Start of SUPPLIED DATA

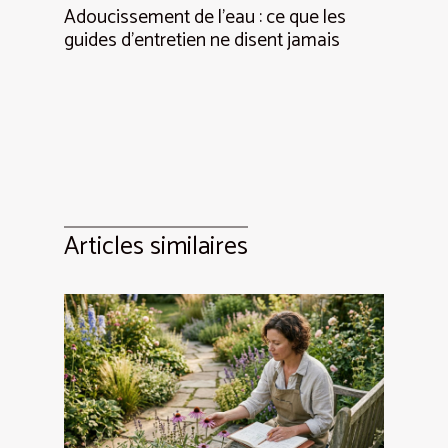
Adoucissement de l’eau : ce que les
guides d’entretien ne disent jamais
Articles similaires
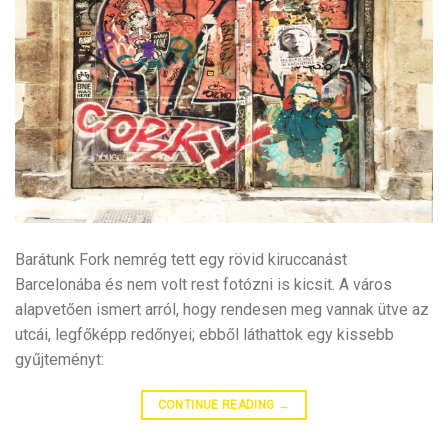
Barátunk Fork nemrég tett egy rövid kiruccanást
Barcelonába és nem volt rest fotózni is kicsit. A város
alapvetően ismert arról, hogy rendesen meg vannak ütve az
utcái, legfőképp redőnyei; ebből láthattok egy kissebb
gyűjteményt:
CONTINUE READING
→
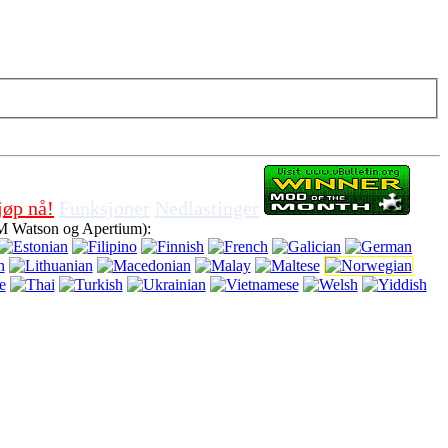
 cookies i nettleseren, betyr at du er enig for å bruke det.
jøp nå!
Funksjoner
Nedlastinger
M Watson og Apertium):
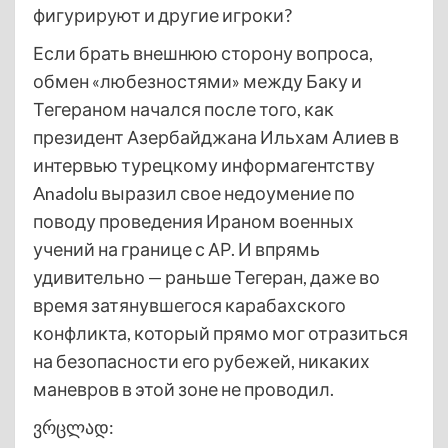
фигурируют и другие игроки?
Если брать внешнюю сторону вопроса,
обмен «любезностями» между Баку и
Тегераном начался после того, как
президент Азербайджана Ильхам Алиев в
интервью турецкому информагентству
Anadolu выразил свое недоумение по
поводу проведения Ираном военных
учений на границе с АР. И впрямь
удивительно — раньше Тегеран, даже во
время затянувшегося карабахского
конфликта, который прямо мог отразиться
на безопасности его рубежей, никаких
маневров в этой зоне не проводил.
ვრცლად:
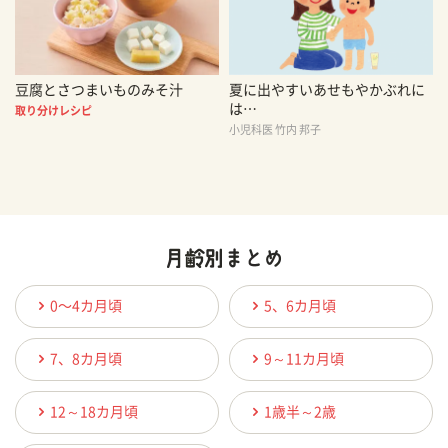
豆腐とさつまいものみそ汁
夏に出やすいあせもやかぶれに
は…
取り分けレシピ
小児科医 竹内 邦子
0〜4カ月頃
5、6カ月頃
7、8カ月頃
9～11カ月頃
12～18カ月頃
1歳半～2歳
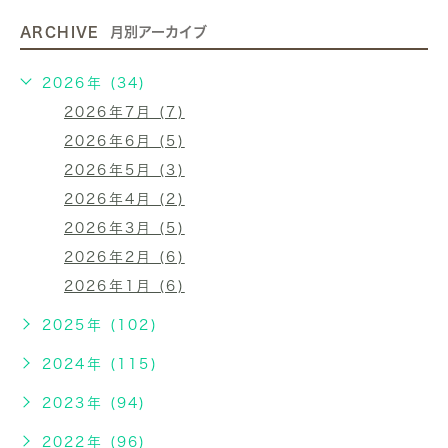
ARCHIVE
月別アーカイブ
2026年 (34)
2026年7月 (7)
2026年6月 (5)
2026年5月 (3)
2026年4月 (2)
2026年3月 (5)
2026年2月 (6)
2026年1月 (6)
2025年 (102)
2024年 (115)
2023年 (94)
2022年 (96)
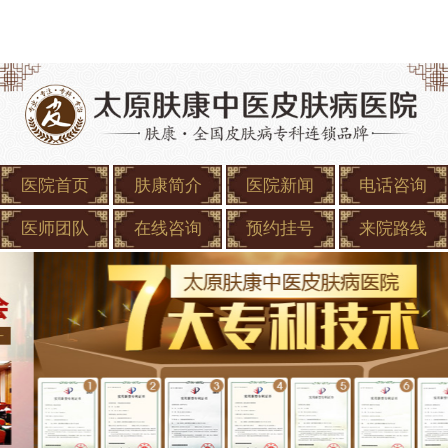
医院首页
肤康简介
医院新闻
电话咨询
医师团队
在线咨询
预约挂号
来院路线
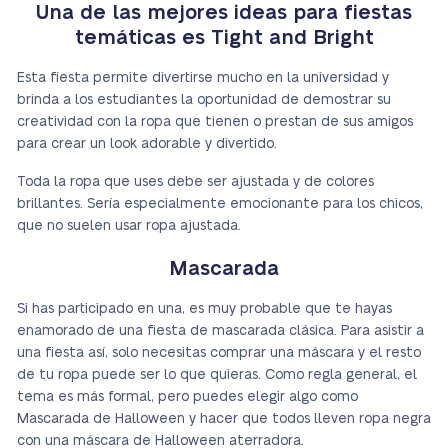
Una de las mejores ideas para fiestas
temáticas es Tight and Bright
Esta fiesta permite divertirse mucho en la universidad y
brinda a los estudiantes la oportunidad de demostrar su
creatividad con la ropa que tienen o prestan de sus amigos
para crear un look adorable y divertido.
Toda la ropa que uses debe ser ajustada y de colores
brillantes. Sería especialmente emocionante para los chicos,
que no suelen usar ropa ajustada.
Mascarada
Si has participado en una, es muy probable que te hayas
enamorado de una fiesta de mascarada clásica. Para asistir a
una fiesta así, solo necesitas comprar una máscara y el resto
de tu ropa puede ser lo que quieras. Como regla general, el
tema es más formal, pero puedes elegir algo como
Mascarada de Halloween y hacer que todos lleven ropa negra
con una máscara de Halloween aterradora.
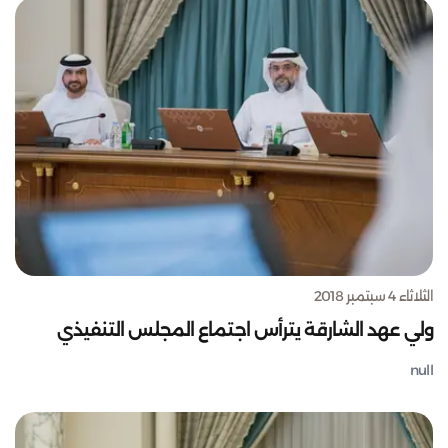
الثلاثاء 4 سبتمبر 2018
ولي عهد الشارقة يترأس اجتماع المجلس التنفيذي
null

End of SUPPLIED DATA

Could you retype every line of text from the listing above word for word, leaving the pictures out of your answer?

### WRITTEN ANSWER
Adoucissement de l’eau : ce que les
guides d’entretien ne disent jamais
Articles similaires
Barátunk Fork nemrég tett egy rövid kiruccanást
Barcelonába és nem volt rest fotózni is kicsit. A város
alapvetően ismert arról, hogy rendesen meg vannak ütve az
utcái, legfőképp redőnyei; ebből láthattok egy kissebb
gyűjteményt:
CONTINUE READING
→
 cookies i nettleseren, betyr at du er enig for å bruke det.
jøp nå!
Funksjoner
Nedlastinger
M Watson og Apertium):
фигурируют и другие игроки?
Если брать внешнюю сторону вопроса,
обмен «любезностями» между Баку и
Тегераном начался после того, как
президент Азербайджана Ильхам Алиев в
интервью турецкому информагентству
Anadolu выразил свое недоумение по
поводу проведения Ираном военных
учений на границе с АР. И впрямь
удивительно — раньше Тегеран, даже во
время затянувшегося карабахского
конфликта, который прямо мог отразиться
на безопасности его рубежей, никаких
маневров в этой зоне не проводил.
ვრცლად:
豆腐とさつまいものみそ汁
夏に出やすいあせもやかぶれに
は…
取り分けレシピ
小児科医 竹内 邦子
0〜4カ月頃
5、6カ月頃
7、8カ月頃
9～11カ月頃
12～18カ月頃
1歳半～2歳
ARCHIVE
月別アーカイブ
2026年 (34)
2026年7月 (7)
2026年6月 (5)
2026年5月 (3)
2026年4月 (2)
2026年3月 (5)
2026年2月 (6)
2026年1月 (6)
2025年 (102)
2024年 (115)
2023年 (94)
2022年 (96)
医院首页
肤康简介
医院新闻
电话咨询
医师团队
在线咨询
预约挂号
来院路线
Una de las mejores ideas para fiestas
temáticas es Tight and Bright
Esta fiesta permite divertirse mucho en la universidad y
brinda a los estudiantes la oportunidad de demostrar su
creatividad con la ropa que tienen o prestan de sus amigos
para crear un look adorable y divertido.
Toda la ropa que uses debe ser ajustada y de colores
brillantes. Sería especialmente emocionante para los chicos,
que no suelen usar ropa ajustada.
Mascarada
Si has participado en una, es muy probable que te hayas
enamorado de una fiesta de mascarada clásica. Para asistir a
una fiesta así, solo necesitas comprar una máscara y el resto
de tu ropa puede ser lo que quieras. Como regla general, el
tema es más formal, pero puedes elegir algo como
Mascarada de Halloween y hacer que todos lleven ropa negra
con una máscara de Halloween aterradora.
الثلاثاء 4 سبتمبر 2018
ولي عهد الشارقة يترأس اجتماع المجلس التنفيذي
null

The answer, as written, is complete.